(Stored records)
------------------------------------

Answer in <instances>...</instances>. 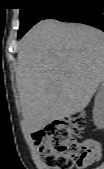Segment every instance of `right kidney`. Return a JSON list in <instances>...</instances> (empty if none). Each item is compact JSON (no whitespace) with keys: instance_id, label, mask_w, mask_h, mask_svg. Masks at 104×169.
I'll return each mask as SVG.
<instances>
[{"instance_id":"ca27d5eb","label":"right kidney","mask_w":104,"mask_h":169,"mask_svg":"<svg viewBox=\"0 0 104 169\" xmlns=\"http://www.w3.org/2000/svg\"><path fill=\"white\" fill-rule=\"evenodd\" d=\"M93 121L94 124L101 128L104 125V86H100L97 95L94 100L93 108Z\"/></svg>"}]
</instances>
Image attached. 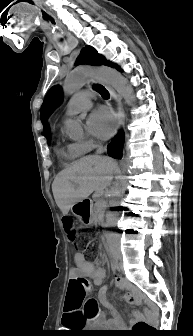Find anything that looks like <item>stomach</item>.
<instances>
[{"label": "stomach", "mask_w": 193, "mask_h": 336, "mask_svg": "<svg viewBox=\"0 0 193 336\" xmlns=\"http://www.w3.org/2000/svg\"><path fill=\"white\" fill-rule=\"evenodd\" d=\"M71 211L84 225H91L94 221L92 204L87 200H81L73 204Z\"/></svg>", "instance_id": "stomach-1"}]
</instances>
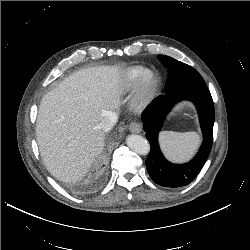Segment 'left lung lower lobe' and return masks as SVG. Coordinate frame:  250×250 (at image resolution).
Here are the masks:
<instances>
[{
	"mask_svg": "<svg viewBox=\"0 0 250 250\" xmlns=\"http://www.w3.org/2000/svg\"><path fill=\"white\" fill-rule=\"evenodd\" d=\"M181 100H190L195 104L203 133V142L190 162L173 164L163 156L158 143V134L168 112L176 102ZM142 121L151 148L145 162L151 179L158 185L171 188L191 183L204 166L212 147L214 105L207 86L205 84L193 85L157 97L142 113Z\"/></svg>",
	"mask_w": 250,
	"mask_h": 250,
	"instance_id": "1",
	"label": "left lung lower lobe"
}]
</instances>
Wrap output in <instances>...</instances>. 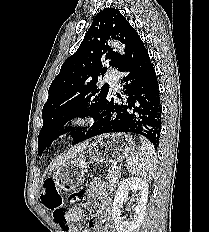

------------------------------------

**TASK**.
Reproduce the entries from the line with "Segment 'left lung" to the line with "100H190L195 104L203 133V142L190", renaming "Coordinate frame" to "Canvas size" and changing nothing else. Leave the pictures out.

**WRITTEN ANSWER**.
Segment 'left lung lower lobe' and return masks as SVG. Canvas size:  250×250 (at image resolution).
Here are the masks:
<instances>
[{
	"mask_svg": "<svg viewBox=\"0 0 250 250\" xmlns=\"http://www.w3.org/2000/svg\"><path fill=\"white\" fill-rule=\"evenodd\" d=\"M181 100H190L195 104L203 133V142L190 162L173 164L163 156L158 143V134L168 112L176 102ZM142 121L151 148L145 162L151 179L158 185L171 188L191 183L204 166L212 147L214 105L207 86L205 84L193 85L157 97L142 113Z\"/></svg>",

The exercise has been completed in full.